I don't really understand what the limiting factors on ECM speed are. There's electrolyte heating, cathode heating, bulk electrolyte resistance, formation of salt boundary layers on both the cathode and the anode, and so on. But one thing I do know is that MRR is proportional to the area of the interelectrode process gap: twice the area gives you twice the MRR at the same current density, whether the current density bottleneck is in the cathode, the anode, or the bulk electrolyte between them.

Electrolytic processes are really interesting and complicated, and 200+ years after Davy used them to revolutionize chemistry, I think they're still underused. I'm preetty sure you can produce Fresnel reflectors for a given wavelength, for example, by anodizing aluminum foil to about a quarter-wavelength depth, and across a wide range of visible wavelengths by anodizing it to about 3 microns depth, with the electropolishing effect inherently eliminating the small asperities that make it so slow to produce lenses and mirrors by grinding.

Plasma cutting should work, but should be slower on W than on iron; WP says that at room temperature its specific heat is 24.27 J/mol/K, but at 183.84 g/mol, that's only 0.13 J/g/K. For iron the same figures are 25.10 J/mol/K and 55.845 g/mol, so 0.45 J/g/K. So tungsten should heat up three times as fast with the same power output at room temperature; but tungsten's heat of fusion is four times higher, and I think that's actually the dominant component of plasma-cutting energy consumption. But I think you have roughly four orders of magnitude more knowledge about plasma cutting than I do.

That Fresnel reflector idea sounds super interesting.

Has anybody tried that?

Not that I've heard of; it's possible that someone tried it and it doesn't work for some reason that isn't obvious to me, and then they didn't publish their negative result. I published the idea in 02019 in https://dercuano.github.io/notes/mechano-optical-vector-disp..., but I haven't actually tried it, and not many people read Dercuano, in part because most of it is ideas I thought up but haven't tried.

Reading I've done since then explains that, when anodizing, the anodized layer grows up out of the surface roughly as far as the surface gets depressed, and the anodized layer has a higher refractive index than air, so, for many purposes, you don't need to etch nearly as much metal. (The anodized layer is thin enough that it would be adequate in many applications that normally require a first-surface mirror, though not all.)

It's well known that if you're instead anodizing silicon you can fabricate a rugate filter by varying the anodizing current to vary the density of the anodized layer, that when anodizing titanium you get brilliant iridescence due to the high refractive index of the oxide and consequent strong single-layer dichroic filtering effect, and that there's a negative feedback on the current from the oxide layer thickness in all of these cases, requiring higher voltage to get a thicker oxide; this should also tend to even out small surface asperities, and is not the same effect as anodic leveling.
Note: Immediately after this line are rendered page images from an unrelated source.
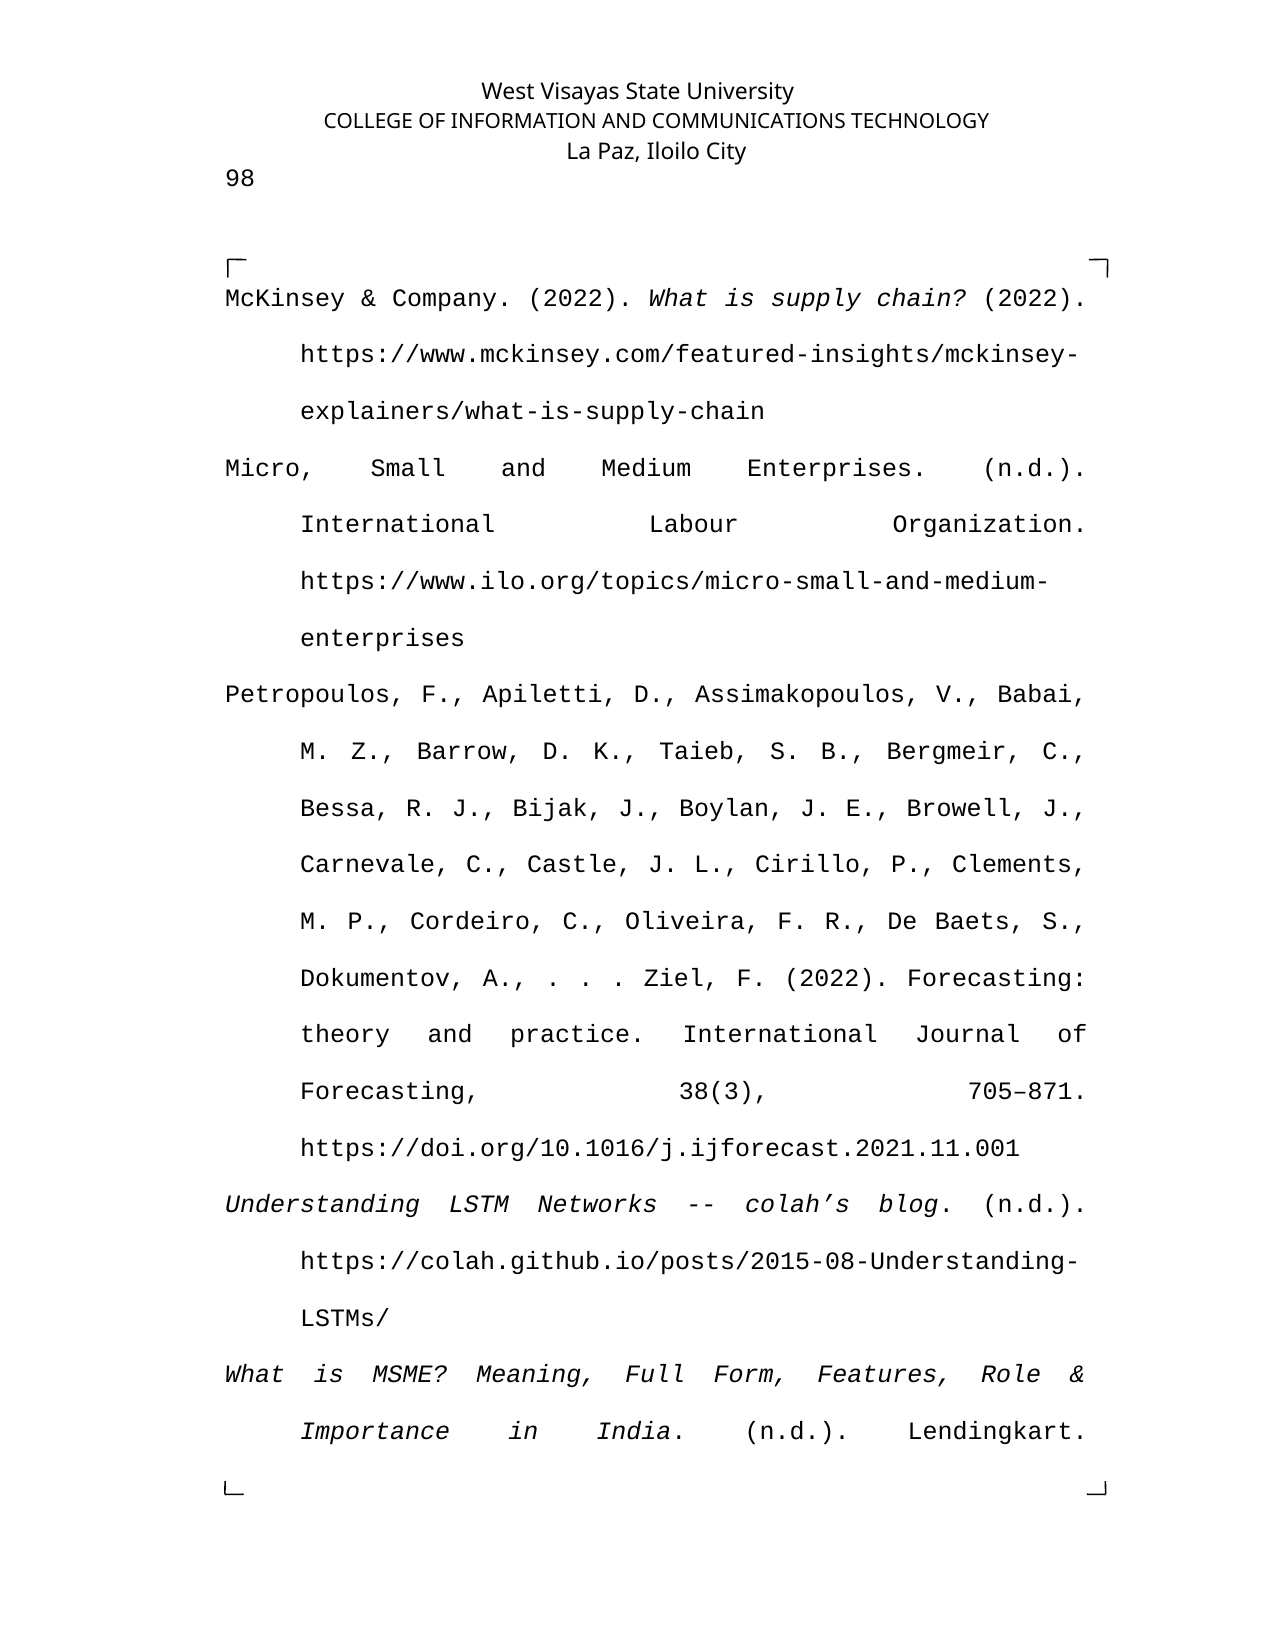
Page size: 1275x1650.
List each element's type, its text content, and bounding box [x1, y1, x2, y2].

text Micro, Small and Medium Enterprises. (n.d.). International Labour Organization. https://www.ilo.org/topics/micro-small-and-medium-enterprises [225, 455, 1087, 654]
text McKinsey & Company. (2022). What is supply chain? (2022). https://www.mckinsey.com/featured-insights/mckinsey-explainers/what-is-supply-chain [225, 285, 1087, 427]
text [225, 1362, 1087, 1447]
text Understanding LSTM Networks -- colah’s blog. (n.d.). https://colah.github.io/posts/2015-08-Understanding-LSTMs/ [225, 1192, 1087, 1334]
text Petropoulos, F., Apiletti, D., Assimakopoulos, V., Babai, M. Z., Barrow, D. K., Taieb, S. B., Bergmeir, C., Bessa, R. J., Bijak, J., Boylan, J. E., Browell, J., Carnevale, C., Castle, J. L., Cirillo, P., Clements, M. P., Cordeiro, C., Oliveira, F. R., De Baets, S., Dokumentov, A., . . . Ziel, F. (2022). Forecasting: theory and practice. International Journal of Forecasting, 38(3), 705–871. https://doi.org/10.1016/j.ijforecast.2021.11.001 [225, 682, 1087, 1164]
The possibility of including such dichroic filters on the surface of the holographic reflective optics, with wavelength response tailored at a submillimeter or even submicron X-Y resolution, could be interesting for fabricating a wide variety of optical systems.
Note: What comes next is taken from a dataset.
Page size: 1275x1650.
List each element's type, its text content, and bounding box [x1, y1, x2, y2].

If you end up trying it, I'd love to hear about the results! If I'm not dead by then. Though I'm sure you have a long list of ideas of your own that you can't wait to try, like everyone else capable of trying this sort of thing.

All this seems to me like a crucial enabling technology for feedback control of machine tools, because light waves don't distort or change their dimensions much when the temperature in the room changes or there's a side load on your gantry.

I need another life ;) Seriously though, this is worth pursuing. But I've more or less decided to dedicate the rest of my life to music and to start this all up again would require a small fortune and a very large dedication in time. Still. Tempting.

Oh, I had no idea! I thought you were doing some VC-fund thing.